TensorFlow recommends using *.pb to store data, so just a little helper code is needed to load the file and import it into the session. Load w and b from the checkpoint file:

W = sess.graph.get_tensor_by_name("model/W:0")
    b = sess.graph.get_tensor_by_name("model/b:0")

    checkpoint_file = os.path.join(checkpoint_dir, "model")
    saver = tf.train.Saver([W, b])
    saver.restore(sess, checkpoint_file)Copy the code

We put the nodes in the scope and name them, which can be easily found using get_tensor_by_name(). If you don’t give them an explicit name, then you have to look for the default TensorFlow name in the entire diagram, which can be very troublesome. Other nodes need to be referenced, especially the input x and y and the prediction node:

    x = sess.graph.get_tensor_by_name("inputs/x-input:0")
    y = sess.graph.get_tensor_by_name("inputs/y-input:0")
    accuracy = sess.graph.get_tensor_by_name("score/accuracy:0")
    inference = sess.graph.get_tensor_by_name("inference/inference:0")Copy the code

The data in the test set can now be predicted:

    feed = {x: X_test, y: y_test}
    print("Test set accuracy:", sess.run(accuracy, feed_dict=feed))Copy the code

Use scikit-learn to output some additional information:

predictions = sess.run(inference, feed_dict={x: X_test})
    print("Classification report:")
    print(metrics.classification_report(y_test.ravel(), predictions))
    print("Confusion matrix:")
    print(metrics.confusion_matrix(y_test.ravel(), predictions))Copy the code




As shown in the figure above, the accuracy was 96% on the test set, slightly lower than on the training set. This means that the classifier can be trained to accurately classify unknown data. The Classification Report and confusion matrix show that some samples are wrong. The mix-up matrix showed that 446 predictions were correct and 28 were wrong in the female sample. Of the men, 466 were correct and 11 were wrong. This suggests that the classifier made more errors in predicting female voices.

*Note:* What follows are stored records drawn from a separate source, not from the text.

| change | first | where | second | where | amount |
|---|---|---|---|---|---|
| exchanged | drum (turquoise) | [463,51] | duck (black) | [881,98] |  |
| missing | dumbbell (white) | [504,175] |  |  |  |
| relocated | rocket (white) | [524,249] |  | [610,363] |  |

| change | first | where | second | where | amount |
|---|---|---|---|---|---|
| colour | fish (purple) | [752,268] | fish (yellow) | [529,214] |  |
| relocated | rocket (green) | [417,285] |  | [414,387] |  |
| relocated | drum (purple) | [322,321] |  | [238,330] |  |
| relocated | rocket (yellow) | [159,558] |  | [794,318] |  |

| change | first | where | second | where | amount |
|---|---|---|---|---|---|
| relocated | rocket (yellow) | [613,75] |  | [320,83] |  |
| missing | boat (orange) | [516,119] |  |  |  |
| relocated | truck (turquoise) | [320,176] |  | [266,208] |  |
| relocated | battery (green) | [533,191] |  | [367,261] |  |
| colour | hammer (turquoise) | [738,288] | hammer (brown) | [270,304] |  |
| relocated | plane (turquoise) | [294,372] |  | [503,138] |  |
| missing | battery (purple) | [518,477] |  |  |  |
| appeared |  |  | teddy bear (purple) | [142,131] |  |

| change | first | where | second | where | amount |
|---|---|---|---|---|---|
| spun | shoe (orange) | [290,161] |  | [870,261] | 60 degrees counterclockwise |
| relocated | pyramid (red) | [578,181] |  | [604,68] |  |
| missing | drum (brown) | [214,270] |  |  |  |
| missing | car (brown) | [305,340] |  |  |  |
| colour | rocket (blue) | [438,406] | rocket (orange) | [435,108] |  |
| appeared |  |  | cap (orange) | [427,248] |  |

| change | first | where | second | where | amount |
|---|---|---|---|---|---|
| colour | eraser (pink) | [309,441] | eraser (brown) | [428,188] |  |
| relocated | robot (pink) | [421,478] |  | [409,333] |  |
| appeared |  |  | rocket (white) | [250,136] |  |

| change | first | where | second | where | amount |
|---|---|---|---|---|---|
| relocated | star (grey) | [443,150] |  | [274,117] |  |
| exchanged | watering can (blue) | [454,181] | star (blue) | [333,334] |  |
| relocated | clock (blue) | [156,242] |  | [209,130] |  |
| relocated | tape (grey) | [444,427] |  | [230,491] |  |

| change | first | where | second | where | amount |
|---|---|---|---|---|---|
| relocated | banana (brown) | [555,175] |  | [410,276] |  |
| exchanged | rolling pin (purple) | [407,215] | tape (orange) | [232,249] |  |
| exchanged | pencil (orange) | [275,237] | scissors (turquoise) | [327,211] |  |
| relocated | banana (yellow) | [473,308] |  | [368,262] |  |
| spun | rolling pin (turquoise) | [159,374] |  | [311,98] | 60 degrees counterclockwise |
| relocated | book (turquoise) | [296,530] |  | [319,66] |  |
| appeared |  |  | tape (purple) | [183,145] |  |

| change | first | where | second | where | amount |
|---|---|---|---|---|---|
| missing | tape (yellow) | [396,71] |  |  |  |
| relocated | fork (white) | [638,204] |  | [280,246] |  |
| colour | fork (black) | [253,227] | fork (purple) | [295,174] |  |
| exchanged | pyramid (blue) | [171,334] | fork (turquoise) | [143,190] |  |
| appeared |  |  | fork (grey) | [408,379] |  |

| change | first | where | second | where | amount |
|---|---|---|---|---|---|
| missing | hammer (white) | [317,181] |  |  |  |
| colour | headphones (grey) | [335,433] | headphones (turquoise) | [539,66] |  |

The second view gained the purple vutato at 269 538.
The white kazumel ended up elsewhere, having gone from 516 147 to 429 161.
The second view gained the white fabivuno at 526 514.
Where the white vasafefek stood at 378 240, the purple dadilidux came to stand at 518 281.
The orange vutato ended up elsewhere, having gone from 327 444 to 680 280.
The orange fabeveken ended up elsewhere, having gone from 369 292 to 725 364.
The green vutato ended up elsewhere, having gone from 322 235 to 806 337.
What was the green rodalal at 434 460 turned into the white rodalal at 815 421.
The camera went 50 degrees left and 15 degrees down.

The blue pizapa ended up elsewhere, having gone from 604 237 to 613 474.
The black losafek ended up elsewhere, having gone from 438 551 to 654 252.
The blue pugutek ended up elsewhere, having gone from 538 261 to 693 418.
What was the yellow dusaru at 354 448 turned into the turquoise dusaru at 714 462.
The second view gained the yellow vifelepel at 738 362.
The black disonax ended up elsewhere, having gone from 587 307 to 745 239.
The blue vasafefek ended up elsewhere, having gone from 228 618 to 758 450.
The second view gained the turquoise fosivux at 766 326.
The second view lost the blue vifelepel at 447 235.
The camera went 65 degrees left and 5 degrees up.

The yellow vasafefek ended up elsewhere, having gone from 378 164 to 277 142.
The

In the next section, we’ll show you how to apply this classifier to a real app.


The above is the translation

This article is recommended by Beijing Post @ Love coco – Love life teacher, translated by Ali Yunqi Community organization.

The article was originally titled “Getting Started with TensorFlow on iOS” and was published by Matthijs Hollemans.

Translator: Li Feng; Proofread: Dong Zhaonan

The article is a brief translation. For more details, please refer to the original text. The Chinese translation document is attached.